Question

Small math question

Answer 1

im big so i got this

Answer 2

Can a prime \(p\) satisfy \(2^{p − 1} ≡ 1 (mod p^2) and 3^{p − }1 ≡&nbps;1 (mod p^2) simultaneously?

Answer 3

\[\large 2^{p − 1} \equiv 1 \mod p^2 \]
\[\large 3^{p − 1} \equiv 1 \mod p^2 \]

Answer 4

like that ?

Answer 5

Yes :).
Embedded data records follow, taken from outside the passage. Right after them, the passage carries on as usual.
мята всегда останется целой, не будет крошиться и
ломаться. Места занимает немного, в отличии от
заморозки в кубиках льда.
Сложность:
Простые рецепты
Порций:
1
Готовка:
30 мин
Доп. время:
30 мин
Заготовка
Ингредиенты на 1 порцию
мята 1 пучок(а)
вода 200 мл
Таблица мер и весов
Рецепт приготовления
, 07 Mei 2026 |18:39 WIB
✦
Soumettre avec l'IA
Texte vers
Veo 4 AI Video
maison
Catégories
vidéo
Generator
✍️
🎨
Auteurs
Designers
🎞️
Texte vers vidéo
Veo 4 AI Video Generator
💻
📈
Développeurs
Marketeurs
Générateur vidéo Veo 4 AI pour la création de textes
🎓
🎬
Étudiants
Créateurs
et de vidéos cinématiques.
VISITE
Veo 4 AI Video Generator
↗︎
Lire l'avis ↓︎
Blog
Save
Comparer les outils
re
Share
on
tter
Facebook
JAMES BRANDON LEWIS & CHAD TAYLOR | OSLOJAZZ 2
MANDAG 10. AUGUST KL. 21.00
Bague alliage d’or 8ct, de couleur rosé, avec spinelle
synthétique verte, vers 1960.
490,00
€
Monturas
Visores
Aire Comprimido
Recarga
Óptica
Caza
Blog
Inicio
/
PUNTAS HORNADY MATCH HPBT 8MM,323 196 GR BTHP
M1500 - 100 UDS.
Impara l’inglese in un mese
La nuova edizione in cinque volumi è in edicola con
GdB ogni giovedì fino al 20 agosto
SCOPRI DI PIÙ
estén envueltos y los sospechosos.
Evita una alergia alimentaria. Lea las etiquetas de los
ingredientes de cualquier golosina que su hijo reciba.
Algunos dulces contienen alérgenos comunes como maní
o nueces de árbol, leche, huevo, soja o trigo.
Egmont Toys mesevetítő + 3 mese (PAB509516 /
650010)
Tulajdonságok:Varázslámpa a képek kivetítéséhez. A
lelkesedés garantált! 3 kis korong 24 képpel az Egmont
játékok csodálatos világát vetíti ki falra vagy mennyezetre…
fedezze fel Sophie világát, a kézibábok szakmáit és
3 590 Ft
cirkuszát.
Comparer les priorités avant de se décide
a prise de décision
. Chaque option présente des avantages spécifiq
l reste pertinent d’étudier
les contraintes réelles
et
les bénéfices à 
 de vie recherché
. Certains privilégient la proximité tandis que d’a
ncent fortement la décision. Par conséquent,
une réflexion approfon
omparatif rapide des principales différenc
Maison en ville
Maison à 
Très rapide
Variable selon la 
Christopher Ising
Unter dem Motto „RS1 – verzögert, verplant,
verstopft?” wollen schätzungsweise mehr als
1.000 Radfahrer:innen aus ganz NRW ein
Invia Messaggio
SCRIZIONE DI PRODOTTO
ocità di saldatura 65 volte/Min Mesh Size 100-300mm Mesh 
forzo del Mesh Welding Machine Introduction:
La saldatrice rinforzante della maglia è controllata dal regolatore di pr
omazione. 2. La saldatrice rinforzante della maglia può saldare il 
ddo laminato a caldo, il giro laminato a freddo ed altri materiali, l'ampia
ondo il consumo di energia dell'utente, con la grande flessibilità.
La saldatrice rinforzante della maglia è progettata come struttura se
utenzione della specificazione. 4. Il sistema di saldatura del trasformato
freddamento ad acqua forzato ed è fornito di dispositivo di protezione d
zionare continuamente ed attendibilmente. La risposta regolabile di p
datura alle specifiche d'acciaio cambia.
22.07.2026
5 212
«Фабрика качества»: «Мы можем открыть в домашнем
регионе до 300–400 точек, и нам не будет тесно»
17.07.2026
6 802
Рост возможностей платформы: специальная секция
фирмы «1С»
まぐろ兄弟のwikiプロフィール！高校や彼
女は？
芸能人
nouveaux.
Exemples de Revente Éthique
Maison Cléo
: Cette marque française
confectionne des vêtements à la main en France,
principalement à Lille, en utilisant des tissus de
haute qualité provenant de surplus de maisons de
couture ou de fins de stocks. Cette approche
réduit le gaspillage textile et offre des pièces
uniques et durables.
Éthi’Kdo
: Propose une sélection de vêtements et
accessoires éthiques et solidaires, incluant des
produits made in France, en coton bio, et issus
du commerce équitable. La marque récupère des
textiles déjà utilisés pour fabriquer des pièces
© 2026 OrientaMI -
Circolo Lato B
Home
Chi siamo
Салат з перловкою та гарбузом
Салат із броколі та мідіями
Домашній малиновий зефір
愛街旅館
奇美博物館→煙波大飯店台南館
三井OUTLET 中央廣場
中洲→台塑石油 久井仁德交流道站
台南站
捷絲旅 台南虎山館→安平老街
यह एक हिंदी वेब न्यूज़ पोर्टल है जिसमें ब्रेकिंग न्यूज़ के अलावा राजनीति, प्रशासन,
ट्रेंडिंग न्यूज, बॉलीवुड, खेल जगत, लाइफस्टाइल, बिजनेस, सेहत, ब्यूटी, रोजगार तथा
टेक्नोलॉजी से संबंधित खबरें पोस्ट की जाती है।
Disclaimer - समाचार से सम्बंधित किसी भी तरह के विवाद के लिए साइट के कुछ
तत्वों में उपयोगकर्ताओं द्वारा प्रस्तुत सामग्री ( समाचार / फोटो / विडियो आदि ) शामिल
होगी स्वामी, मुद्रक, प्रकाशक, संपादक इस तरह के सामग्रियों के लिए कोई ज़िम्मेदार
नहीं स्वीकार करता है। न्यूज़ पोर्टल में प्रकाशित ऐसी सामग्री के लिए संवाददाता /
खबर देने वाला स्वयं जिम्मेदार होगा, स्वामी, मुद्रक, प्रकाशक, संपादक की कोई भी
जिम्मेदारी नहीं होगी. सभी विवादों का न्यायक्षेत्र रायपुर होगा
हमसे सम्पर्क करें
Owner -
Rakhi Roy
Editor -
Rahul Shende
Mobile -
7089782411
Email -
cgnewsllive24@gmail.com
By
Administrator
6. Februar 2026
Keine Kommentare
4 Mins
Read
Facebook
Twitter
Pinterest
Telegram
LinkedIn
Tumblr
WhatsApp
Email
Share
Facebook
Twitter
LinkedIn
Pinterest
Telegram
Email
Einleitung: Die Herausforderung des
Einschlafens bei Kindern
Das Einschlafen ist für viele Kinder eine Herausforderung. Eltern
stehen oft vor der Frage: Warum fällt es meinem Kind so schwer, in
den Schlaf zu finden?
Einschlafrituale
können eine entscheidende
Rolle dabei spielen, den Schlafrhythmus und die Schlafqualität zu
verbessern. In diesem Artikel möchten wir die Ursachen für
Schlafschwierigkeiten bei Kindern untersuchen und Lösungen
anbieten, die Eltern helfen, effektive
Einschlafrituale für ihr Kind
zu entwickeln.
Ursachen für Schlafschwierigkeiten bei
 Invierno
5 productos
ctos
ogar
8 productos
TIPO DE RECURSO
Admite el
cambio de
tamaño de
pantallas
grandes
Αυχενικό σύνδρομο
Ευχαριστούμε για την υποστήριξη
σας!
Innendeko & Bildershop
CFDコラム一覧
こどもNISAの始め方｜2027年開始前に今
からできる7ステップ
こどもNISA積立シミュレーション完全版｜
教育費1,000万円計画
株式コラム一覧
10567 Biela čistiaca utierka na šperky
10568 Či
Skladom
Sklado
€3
It's just a personal hypothetical question.

Answer 6

so you know for p alone it can ?

Answer 7

Yes

Answer 8

she wants the same prime number to satisfy both equations

Answer 9

oh so her question what p that satisfy ?

Answer 10

More or less asking if there's such a thing as a prime number that can satisfy both equations @ikram002p

Answer 11

why not :)
easy bezy , chineezy :P

Answer 12

chinese remainder theorem ?

Answer 13

when both equations satisfies then we only wanna find p such that

6^p-1 =1 mod p

it aint gonna work in general since 6 is not perfect square , so u have two methods ,
1_guessing :)
2_chinese remainder theorem

Answer 14

p^2 *

Answer 15

Yes haha @ganeshie8 "On Lerch's formula for the Fermat quotient"

Answer 16

ok sound no solution :o
hehe :P

Answer 17

looks hard >.<

Answer 18

It seems there are no solutions the first equation itself :

\[\large 2^{p − 1} \equiv 1 \mod p^2\]

Answer 19

well yes :)

Answer 20

I am not able to find any \(p\) satisfying above equation itself

Answer 21

can we prove the first equation itself has no solution ?

Answer 22

wait no

Answer 23

p=3